▸ **Texto selecionado**:
################

Na China, Putin defende acordos em comércio, agricultura, energia e tecnologia

  • Por Estadão Conteúdo
  • 25/06/2016 12h28
SER10 SAN PETESBURGO (RUSIA) 17/06/2016.- El presidente ruso, Vladímir Putin, durante una rueda de prensa junto al primer ministro italiano, Matteo Renzi (fuera de imagen), tras su reunión en el marco del Foro Económico Internacional de San Petersburgo (SPIEF), en Rusia hoy, 17 de junio de 2016. EFE/Sergey ChirikovVladimir Putin - EFE

O presidente russo, Vladimir Putin, destacou neste sábado durante visita à China os laços econômicos da Rússia com o país asiático e elogiou a relação com os chineses, avaliada como “muito abrangente e estratégica”. Putin declarou ao primeiro-ministro chinês Li Keqiang que tal relação eram baseada firmemente em interesses econômicos comuns, em referência ao desejo russo de mais investimentos e importações chinesas de petróleo, gás e itens militares. “Nossas relações realmente têm a marca de uma parceria abrangente e estratégica”, disse Putin a Li no início do encontro no Grande Salão do Povo, em Pequim. 

Após encontro com o primeiro-ministro, Putin se reuniu com o presidente chinês, Xi Jinping, a quem disse que os povos dos dois países têm um forte desejo de “fortalecer e desenvolver nossas relações”. “Estou certo de que nossos países podem alcançar sucesso maior em todas as áreas do comércio, em investimentos, agricultura, energia e, claro, alta tecnologia, que é uma prioridade para nós”, disse Putin a Xi. Em retorno, Xi afirmou que os dois países devem “promover amplamente a ideia de serem amigos para sempre”. 

Líderes dos dois países têm enaltecido o florescimento da parceria estratégica entre os antigos rivais comunistas, apesar do forte declínio no comércio bilateral envolvendo Rússia e China e do fracasso na tentativa de converter tais parcerias em projetos mais ambiciosos. Observadores atribuem o progresso lento à dura posição de barganha adotada por Pequim e às profundas suspeitas do Kremlin sobre o crescente poderio chinês.

################

▸ **Registros contidos em um conjunto de dados**:
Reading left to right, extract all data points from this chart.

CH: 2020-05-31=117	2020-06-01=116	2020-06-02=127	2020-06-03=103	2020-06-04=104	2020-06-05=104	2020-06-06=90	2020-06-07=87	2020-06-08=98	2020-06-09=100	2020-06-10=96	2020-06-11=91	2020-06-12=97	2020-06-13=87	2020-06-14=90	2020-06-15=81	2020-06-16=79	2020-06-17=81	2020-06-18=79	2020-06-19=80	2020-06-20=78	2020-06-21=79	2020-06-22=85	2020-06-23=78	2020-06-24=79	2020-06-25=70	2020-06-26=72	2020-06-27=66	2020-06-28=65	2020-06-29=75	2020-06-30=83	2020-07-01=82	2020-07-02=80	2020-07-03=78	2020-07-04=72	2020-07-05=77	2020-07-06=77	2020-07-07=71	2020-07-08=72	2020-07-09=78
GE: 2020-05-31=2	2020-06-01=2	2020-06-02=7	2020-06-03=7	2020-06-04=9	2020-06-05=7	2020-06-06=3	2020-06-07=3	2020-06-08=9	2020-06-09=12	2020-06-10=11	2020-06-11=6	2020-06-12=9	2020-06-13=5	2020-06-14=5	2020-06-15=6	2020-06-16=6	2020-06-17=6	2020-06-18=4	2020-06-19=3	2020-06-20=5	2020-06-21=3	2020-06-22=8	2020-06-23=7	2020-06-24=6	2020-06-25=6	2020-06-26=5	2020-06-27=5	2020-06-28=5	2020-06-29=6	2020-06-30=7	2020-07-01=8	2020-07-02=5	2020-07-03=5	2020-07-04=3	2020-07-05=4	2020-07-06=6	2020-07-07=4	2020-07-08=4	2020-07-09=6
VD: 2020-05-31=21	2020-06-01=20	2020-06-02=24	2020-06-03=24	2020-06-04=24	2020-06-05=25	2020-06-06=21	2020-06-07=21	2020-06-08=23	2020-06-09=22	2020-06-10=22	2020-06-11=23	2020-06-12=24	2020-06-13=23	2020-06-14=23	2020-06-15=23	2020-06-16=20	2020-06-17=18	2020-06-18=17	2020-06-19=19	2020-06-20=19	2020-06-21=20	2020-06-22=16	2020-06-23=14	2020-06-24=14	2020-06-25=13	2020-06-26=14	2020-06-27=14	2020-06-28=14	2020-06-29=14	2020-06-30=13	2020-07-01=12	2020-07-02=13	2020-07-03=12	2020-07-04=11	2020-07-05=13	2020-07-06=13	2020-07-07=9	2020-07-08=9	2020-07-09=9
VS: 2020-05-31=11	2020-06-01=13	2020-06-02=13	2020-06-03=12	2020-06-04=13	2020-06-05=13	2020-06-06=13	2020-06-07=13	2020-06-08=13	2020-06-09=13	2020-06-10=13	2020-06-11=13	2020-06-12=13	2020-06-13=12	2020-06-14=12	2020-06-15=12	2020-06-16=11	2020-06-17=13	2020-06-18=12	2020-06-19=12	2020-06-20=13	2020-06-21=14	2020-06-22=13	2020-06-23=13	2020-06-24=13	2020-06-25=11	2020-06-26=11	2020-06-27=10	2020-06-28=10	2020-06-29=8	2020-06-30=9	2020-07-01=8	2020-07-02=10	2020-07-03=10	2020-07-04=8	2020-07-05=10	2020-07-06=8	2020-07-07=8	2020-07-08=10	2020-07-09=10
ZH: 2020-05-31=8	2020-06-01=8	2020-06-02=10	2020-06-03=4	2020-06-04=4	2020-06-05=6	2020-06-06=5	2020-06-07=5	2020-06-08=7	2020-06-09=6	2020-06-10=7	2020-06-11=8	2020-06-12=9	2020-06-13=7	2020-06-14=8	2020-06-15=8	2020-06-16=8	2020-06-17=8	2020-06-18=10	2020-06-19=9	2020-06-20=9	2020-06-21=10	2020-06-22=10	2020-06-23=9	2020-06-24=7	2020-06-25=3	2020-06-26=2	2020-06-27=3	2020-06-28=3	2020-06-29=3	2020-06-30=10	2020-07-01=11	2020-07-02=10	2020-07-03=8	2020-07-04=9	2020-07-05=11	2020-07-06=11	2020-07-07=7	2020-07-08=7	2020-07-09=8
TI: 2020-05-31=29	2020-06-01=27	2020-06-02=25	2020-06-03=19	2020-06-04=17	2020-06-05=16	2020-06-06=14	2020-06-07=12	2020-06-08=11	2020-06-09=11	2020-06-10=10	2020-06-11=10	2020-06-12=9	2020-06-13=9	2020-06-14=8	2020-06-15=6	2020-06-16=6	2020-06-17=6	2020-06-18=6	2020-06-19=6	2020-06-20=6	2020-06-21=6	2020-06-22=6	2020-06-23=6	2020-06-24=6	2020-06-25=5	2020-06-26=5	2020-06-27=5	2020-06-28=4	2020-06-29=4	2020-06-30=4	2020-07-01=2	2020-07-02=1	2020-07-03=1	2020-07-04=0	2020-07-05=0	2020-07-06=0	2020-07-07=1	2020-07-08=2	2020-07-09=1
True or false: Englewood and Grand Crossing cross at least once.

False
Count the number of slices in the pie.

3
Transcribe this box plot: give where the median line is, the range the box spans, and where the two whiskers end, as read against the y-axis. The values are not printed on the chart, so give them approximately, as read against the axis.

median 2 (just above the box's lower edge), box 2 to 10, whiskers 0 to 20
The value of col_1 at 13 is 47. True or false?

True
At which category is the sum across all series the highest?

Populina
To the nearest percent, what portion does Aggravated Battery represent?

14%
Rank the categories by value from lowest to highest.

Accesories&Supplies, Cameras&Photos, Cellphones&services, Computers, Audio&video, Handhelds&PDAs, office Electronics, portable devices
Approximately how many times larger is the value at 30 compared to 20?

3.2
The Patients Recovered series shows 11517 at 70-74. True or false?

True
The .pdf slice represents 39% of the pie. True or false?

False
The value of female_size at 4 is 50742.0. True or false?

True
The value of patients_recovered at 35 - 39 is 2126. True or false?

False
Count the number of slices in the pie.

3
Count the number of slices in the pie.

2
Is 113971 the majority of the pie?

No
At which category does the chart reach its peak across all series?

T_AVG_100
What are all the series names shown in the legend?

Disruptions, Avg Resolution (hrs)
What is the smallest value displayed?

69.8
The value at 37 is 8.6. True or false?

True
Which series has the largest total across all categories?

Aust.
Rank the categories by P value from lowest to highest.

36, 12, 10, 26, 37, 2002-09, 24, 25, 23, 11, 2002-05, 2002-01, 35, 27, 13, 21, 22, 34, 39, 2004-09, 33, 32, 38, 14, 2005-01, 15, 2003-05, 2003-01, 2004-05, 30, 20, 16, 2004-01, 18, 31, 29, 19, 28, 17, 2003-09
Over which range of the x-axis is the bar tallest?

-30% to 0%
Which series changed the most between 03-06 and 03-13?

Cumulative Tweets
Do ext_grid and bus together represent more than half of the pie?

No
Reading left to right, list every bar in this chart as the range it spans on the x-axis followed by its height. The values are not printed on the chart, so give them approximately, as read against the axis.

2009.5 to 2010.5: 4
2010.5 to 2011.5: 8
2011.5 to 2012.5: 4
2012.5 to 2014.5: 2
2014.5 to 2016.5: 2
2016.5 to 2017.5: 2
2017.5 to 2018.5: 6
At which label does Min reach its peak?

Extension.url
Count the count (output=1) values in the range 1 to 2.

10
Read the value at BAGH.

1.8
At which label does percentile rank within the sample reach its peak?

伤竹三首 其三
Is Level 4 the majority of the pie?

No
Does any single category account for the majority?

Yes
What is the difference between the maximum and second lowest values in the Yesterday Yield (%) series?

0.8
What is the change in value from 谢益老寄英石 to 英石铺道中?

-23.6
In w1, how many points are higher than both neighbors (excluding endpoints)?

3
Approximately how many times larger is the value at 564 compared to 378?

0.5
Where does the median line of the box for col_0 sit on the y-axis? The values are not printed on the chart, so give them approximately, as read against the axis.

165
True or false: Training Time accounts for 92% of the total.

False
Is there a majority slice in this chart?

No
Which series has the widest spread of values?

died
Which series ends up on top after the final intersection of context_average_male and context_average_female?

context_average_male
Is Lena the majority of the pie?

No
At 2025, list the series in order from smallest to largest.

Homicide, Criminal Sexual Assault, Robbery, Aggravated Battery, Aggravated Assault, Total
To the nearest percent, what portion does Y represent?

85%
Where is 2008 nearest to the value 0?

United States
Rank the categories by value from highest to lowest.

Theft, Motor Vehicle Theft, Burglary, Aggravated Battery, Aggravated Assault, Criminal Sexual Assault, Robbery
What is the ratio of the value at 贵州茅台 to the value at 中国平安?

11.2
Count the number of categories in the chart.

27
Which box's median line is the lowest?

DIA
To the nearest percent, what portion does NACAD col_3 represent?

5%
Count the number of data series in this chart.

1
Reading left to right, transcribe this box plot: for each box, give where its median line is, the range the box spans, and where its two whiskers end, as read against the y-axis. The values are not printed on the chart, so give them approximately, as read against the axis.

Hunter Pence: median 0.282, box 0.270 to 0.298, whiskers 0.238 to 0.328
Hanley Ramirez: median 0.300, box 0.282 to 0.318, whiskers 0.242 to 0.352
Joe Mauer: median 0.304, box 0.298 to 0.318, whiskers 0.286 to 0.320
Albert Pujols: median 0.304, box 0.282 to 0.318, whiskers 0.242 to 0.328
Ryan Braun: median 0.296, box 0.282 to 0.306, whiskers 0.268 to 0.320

################

▸ **O que fazer**:
a) Segundo a notícia sobre a visita de Putin à China, em que local de Pequim começou o encontro entre Putin e Li Keqiang?
b) Escreva a continuação da notícia sobre a visita de Putin à China a partir do ponto em que ela termina.

▸ **Respostas**:
a) No Grande Salão do Povo.

b)
A relação pessoal entre Putin e Xi e seu desejo de conter a dominação global dos Estados Unidos são apontadas como as principais causas da cooperação entre os dois países. O novo impulso da Rússia em reforçar as relações com a China surgiu após os EUA e a União Europeia terem imposto uma série de sanções a Moscou, em reação à anexação da Crimeia em março de 2014. Com as sanções, EUA e UE interromperam o acesso russo aos mercados financeiros mundiais e bloquearam a transferência de tecnologias ao país. Moscou também foi removido do grupo das oito principais nações industrializadas do mundo. 

Em maio de 2014, Putin visitou Pequim e assinou diversos acordos, incluindo um contrato de 30 anos de fornecimento de gás natural no valor de US$ 400 bilhões, como forma de mostrar ao Ocidente que a Rússia tinha outras opções viáveis para vender sua produção. Desde então, havia a expectativa de que outros acordos ambiciosos fossem fechados, mas a maioria fracassou em meio a incertezas quanto à economia russa. 

A forte desvalorização da moeda do país, associada aos impactos da queda dos preços do petróleo e das sanções ocidentais foram determinantes para o recuo no comércio bilateral entre China e Rússia, que caiu de cerca de US$ 100 bilhões em 2014 para pouco mais de US$ 60 bilhões no ano passado. O setor de energia é responsável por dois terços das exportações russas para a China.